# ABOUT THIS TASK
From the passage below on Harley-Davidson and the trade tariffs, reproduce word for word the stretch between "The firm – headquartered" and "tariffs in Asia.", inclusive.

# PASSAGE
************

Iconic motorcycle brand Harley-Davidson said that as a result of the U.S. and E.U. tariffs, manufacturing for the European market would be transferred from the U.S. to a new plant in Thailand.
The firm – headquartered in House Speaker Paul Ryan’s home state of Wisconsin - also has plants in Australia, Brazil and India. It planned the new plant after Mr Trump withdrew from the Trans-Pacific Partnership (TPP) trade deal, which would have lowered tariffs in Asia.
Harley-Davidson faces a similar dilemma as many Foreign-Trade Zone manufacturers. The requirement that affected goods be brought into FTZs in privileged foreign (PF) status means skyrocketing production costs for goods sold here in the U.S. And while FTZ use means the additional U.S. duties are eliminated for export sales, foreign countries are hiking their own tariffs to penalize production in the U.S. That means Harley-Davidson, and other FTZ and non-FTZ manufacturers have only one option to avoid the dramatic tariffs – shift production offshore.
Harley-Davidson said the tariffs would add, on average, $2,200 (£1,660) to each bike exported to Europe from the US as the import tax increases from 6% to 31%. The company, which sold nearly 40,000 motorcycles in Europe last year, said it planned to absorb those costs rather than pass them on to customers and risk damaging sales.
Some US unions however are not supportive of the motorbike maker's decision to move production abroad.
The International Association of Machinists and Aerospace Workers, which represents some Harley employees and has supported some of the president's tariff announcements, said the decision was "in keeping with Harley's past decisions to open plants outside of North America."
"Will Harley use any excuse to ship jobs overseas?" said Robert Martinez Jr, the union's international president. "Does Harley even understand what 'Made in America' means?"
United Steelworkers, which also represents Harley workers and has backed tariffs, said it does not know yet how the company's decision will affect employment. "Domestic sales are what drive production and employment at Harley's US facilities," said Michael Bolton, a district director for United Steelworkers, who added that the company should focus on US production if it wants "to continue to market itself as an iconic American brand".
The European Union will launch a raft of retaliatory tariffs against US exports today, shortly after President Trump removed the exemption that had been granted to EU steel and aluminum imports earlier in the month.
"The unilateral and unjustified decision of the US to impose steel and aluminum tariffs on the EU means that we are left with no other choice," EU trade commissioner Cecilia Malmstrom said.
Brussels drew up the list of products in March when President Trump initially proposed the 25% tariffs on steel imports and 10% on aluminum, which also target Canada, Mexico and other close US allies. In addition to bourbon, orange juice and motorcycles, cranberries, orange juice, sweetcorn and peanut butter are among the goods targeted.
On Tuesday, President Trump threatened to impose duties on an additional $200bn (£151bn) of Chinese goods after hitting $50bn of products with tariffs. He said the 10% duties would come into effect if China "refuses to change its practices".
However, China accused the US of "blackmail" and said it would "fight back firmly", raising fears of a full-blown trade war. President Xi Jinping is said to be telling C.E.O.s that he’s ready for a brutal fight.

************

# PROVIDED DATA

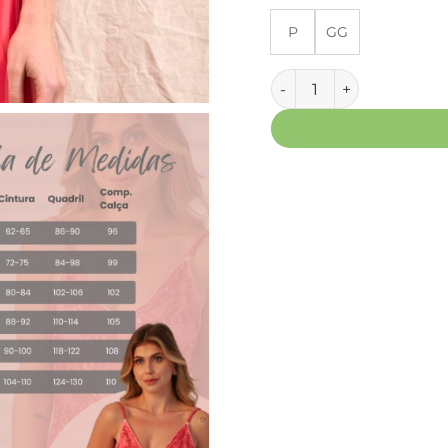
P
GG
Kaftan Fluity - Listrada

************

# EXERCISE ANSWER
The firm – headquartered in House Speaker Paul Ryan’s home state of Wisconsin - also has plants in Australia, Brazil and India. It planned the new plant after Mr Trump withdrew from the Trans-Pacific Partnership (TPP) trade deal, which would have lowered tariffs in Asia.